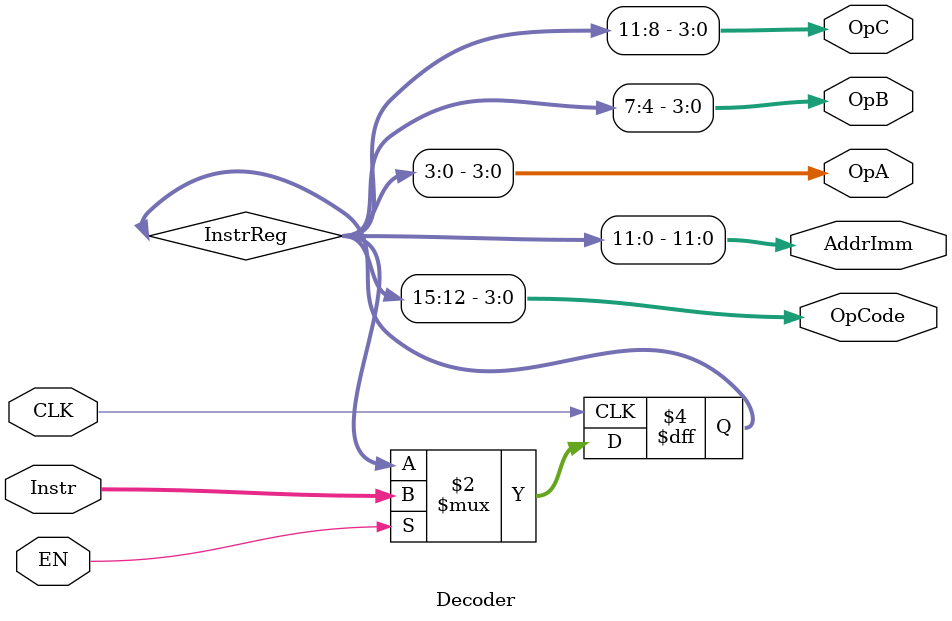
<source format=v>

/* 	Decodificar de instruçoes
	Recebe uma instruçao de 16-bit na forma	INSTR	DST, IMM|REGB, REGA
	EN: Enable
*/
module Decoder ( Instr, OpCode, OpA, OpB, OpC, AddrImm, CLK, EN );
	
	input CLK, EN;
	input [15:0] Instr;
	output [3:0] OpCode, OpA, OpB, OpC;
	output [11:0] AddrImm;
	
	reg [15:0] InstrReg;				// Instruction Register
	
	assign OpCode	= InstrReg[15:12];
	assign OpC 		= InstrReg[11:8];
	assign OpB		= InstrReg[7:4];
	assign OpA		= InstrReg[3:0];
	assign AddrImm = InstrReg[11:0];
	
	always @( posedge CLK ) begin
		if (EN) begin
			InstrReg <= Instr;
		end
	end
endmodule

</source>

- [TASK ITEM] What I need is every record written out exactly, minus the pictures.

- [WRITTEN REPLY]
<source format=v>

/* 	Decodificar de instruçoes
	Recebe uma instruçao de 16-bit na forma	INSTR	DST, IMM|REGB, REGA
	EN: Enable
*/
module Decoder ( Instr, OpCode, OpA, OpB, OpC, AddrImm, CLK, EN );
	
	input CLK, EN;
	input [15:0] Instr;
	output [3:0] OpCode, OpA, OpB, OpC;
	output [11:0] AddrImm;
	
	reg [15:0] InstrReg;				// Instruction Register
	
	assign OpCode	= InstrReg[15:12];
	assign OpC 		= InstrReg[11:8];
	assign OpB		= InstrReg[7:4];
	assign OpA		= InstrReg[3:0];
	assign AddrImm = InstrReg[11:0];
	
	always @( posedge CLK ) begin
		if (EN) begin
			InstrReg <= Instr;
		end
	end
endmodule

</source>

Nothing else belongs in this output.